▶ [Work item]
Leave out the pictures and retype, exactly, the lines below from the line with "focal_mm: 3.99" up to and including the line with "vfov_deg: 53.1", nothing more.

▶ [Records for this exercise]

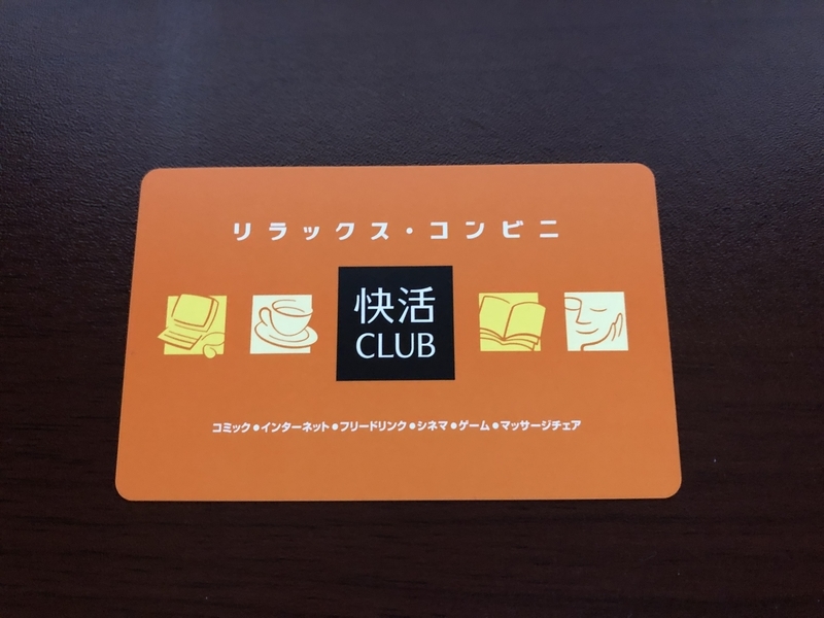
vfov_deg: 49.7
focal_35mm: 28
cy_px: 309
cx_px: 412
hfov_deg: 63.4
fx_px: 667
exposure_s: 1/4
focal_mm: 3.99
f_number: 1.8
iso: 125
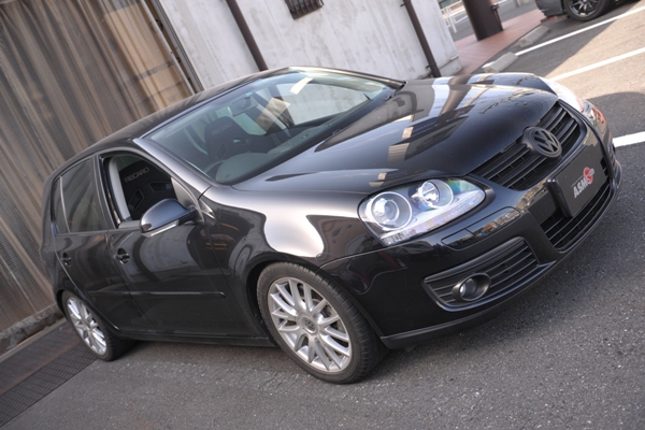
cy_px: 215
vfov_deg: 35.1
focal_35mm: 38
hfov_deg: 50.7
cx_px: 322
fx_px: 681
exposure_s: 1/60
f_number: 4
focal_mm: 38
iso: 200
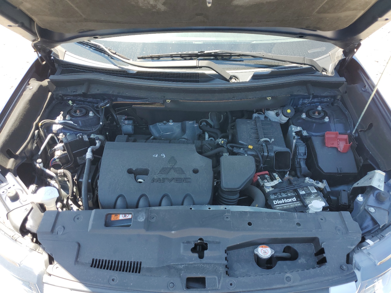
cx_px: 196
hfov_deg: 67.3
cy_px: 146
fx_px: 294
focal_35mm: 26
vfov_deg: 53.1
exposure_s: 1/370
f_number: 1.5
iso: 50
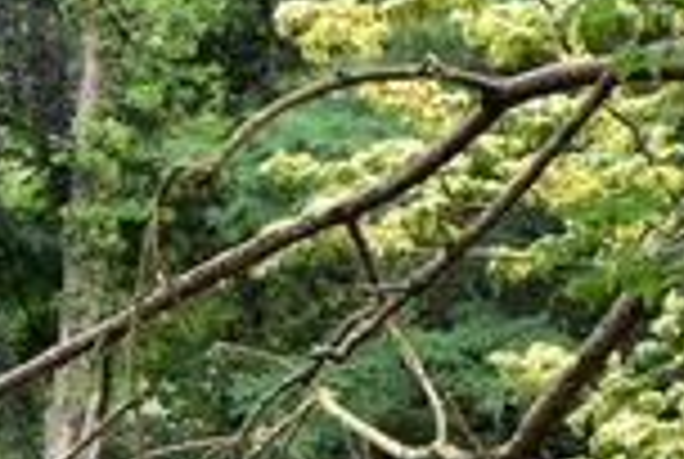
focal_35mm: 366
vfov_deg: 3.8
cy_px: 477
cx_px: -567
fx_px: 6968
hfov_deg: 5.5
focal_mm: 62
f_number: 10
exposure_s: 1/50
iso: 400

...

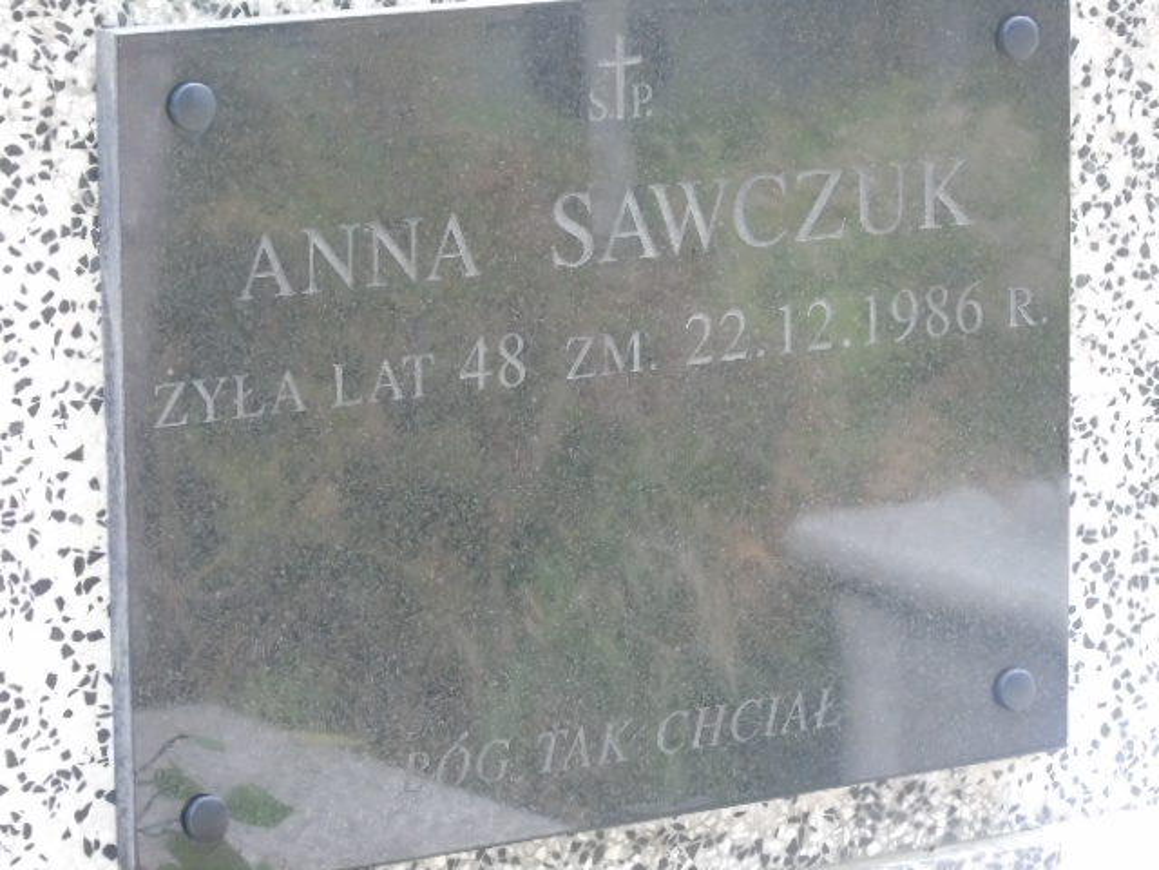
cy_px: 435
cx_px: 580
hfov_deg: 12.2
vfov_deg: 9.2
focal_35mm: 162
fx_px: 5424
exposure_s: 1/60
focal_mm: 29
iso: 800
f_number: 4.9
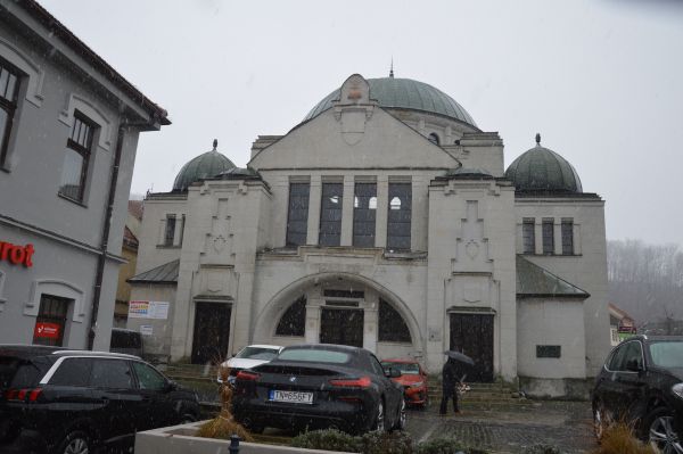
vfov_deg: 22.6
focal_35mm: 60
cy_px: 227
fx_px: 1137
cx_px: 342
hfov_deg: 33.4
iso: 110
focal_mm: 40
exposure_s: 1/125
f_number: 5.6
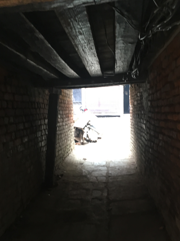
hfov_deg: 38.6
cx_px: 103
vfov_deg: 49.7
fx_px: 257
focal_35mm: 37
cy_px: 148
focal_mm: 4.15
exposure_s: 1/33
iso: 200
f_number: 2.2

▶ [Result for this exercise]
focal_mm: 3.99
f_number: 1.8
iso: 125
cy_px: 215
vfov_deg: 35.1
focal_35mm: 38
hfov_deg: 50.7
cx_px: 322
fx_px: 681
exposure_s: 1/60
f_number: 4
focal_mm: 38
iso: 200
cx_px: 196
hfov_deg: 67.3
cy_px: 146
fx_px: 294
focal_35mm: 26
vfov_deg: 53.1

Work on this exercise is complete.